● **Description of the task**:
Where the records below have a line with "ankle", that line is to be copied.

——————

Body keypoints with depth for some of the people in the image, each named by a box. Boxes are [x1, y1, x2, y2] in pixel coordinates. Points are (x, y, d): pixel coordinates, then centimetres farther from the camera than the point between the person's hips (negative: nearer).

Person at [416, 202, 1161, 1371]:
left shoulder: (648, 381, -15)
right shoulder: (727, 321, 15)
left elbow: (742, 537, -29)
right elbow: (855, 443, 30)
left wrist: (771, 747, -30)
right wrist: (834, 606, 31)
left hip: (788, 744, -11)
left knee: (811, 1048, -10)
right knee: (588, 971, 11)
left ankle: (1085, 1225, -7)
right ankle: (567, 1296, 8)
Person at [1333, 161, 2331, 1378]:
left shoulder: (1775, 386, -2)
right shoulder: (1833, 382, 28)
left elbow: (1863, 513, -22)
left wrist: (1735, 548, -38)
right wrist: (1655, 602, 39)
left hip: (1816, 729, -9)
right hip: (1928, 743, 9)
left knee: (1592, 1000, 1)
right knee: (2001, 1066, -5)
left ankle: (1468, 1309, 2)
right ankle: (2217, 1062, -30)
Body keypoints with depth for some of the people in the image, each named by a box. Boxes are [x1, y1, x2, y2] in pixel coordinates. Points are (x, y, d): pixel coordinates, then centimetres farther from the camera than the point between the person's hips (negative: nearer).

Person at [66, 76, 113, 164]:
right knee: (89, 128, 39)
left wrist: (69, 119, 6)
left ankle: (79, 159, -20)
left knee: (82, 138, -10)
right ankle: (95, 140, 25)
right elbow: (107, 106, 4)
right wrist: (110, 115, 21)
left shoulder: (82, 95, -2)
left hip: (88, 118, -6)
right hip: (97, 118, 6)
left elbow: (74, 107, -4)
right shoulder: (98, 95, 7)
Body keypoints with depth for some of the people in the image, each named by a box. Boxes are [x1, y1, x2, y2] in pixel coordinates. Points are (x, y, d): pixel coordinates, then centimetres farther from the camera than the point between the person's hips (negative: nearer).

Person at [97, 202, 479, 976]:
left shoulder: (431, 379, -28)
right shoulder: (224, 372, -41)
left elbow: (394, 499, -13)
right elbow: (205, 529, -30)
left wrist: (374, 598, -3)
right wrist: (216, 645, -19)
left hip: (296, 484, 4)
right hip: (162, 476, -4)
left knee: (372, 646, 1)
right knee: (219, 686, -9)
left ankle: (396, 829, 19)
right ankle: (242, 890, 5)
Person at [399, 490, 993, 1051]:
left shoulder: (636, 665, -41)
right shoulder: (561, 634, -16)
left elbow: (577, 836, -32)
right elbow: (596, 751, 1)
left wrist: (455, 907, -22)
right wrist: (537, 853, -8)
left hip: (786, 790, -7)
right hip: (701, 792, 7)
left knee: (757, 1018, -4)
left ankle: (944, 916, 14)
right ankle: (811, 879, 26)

——————

● **Solution for this task**:
left ankle: (1085, 1225, -7)
right ankle: (567, 1296, 8)
left ankle: (1468, 1309, 2)
right ankle: (2217, 1062, -30)
left ankle: (79, 159, -20)
right ankle: (95, 140, 25)
left ankle: (396, 829, 19)
right ankle: (242, 890, 5)
left ankle: (944, 916, 14)
right ankle: (811, 879, 26)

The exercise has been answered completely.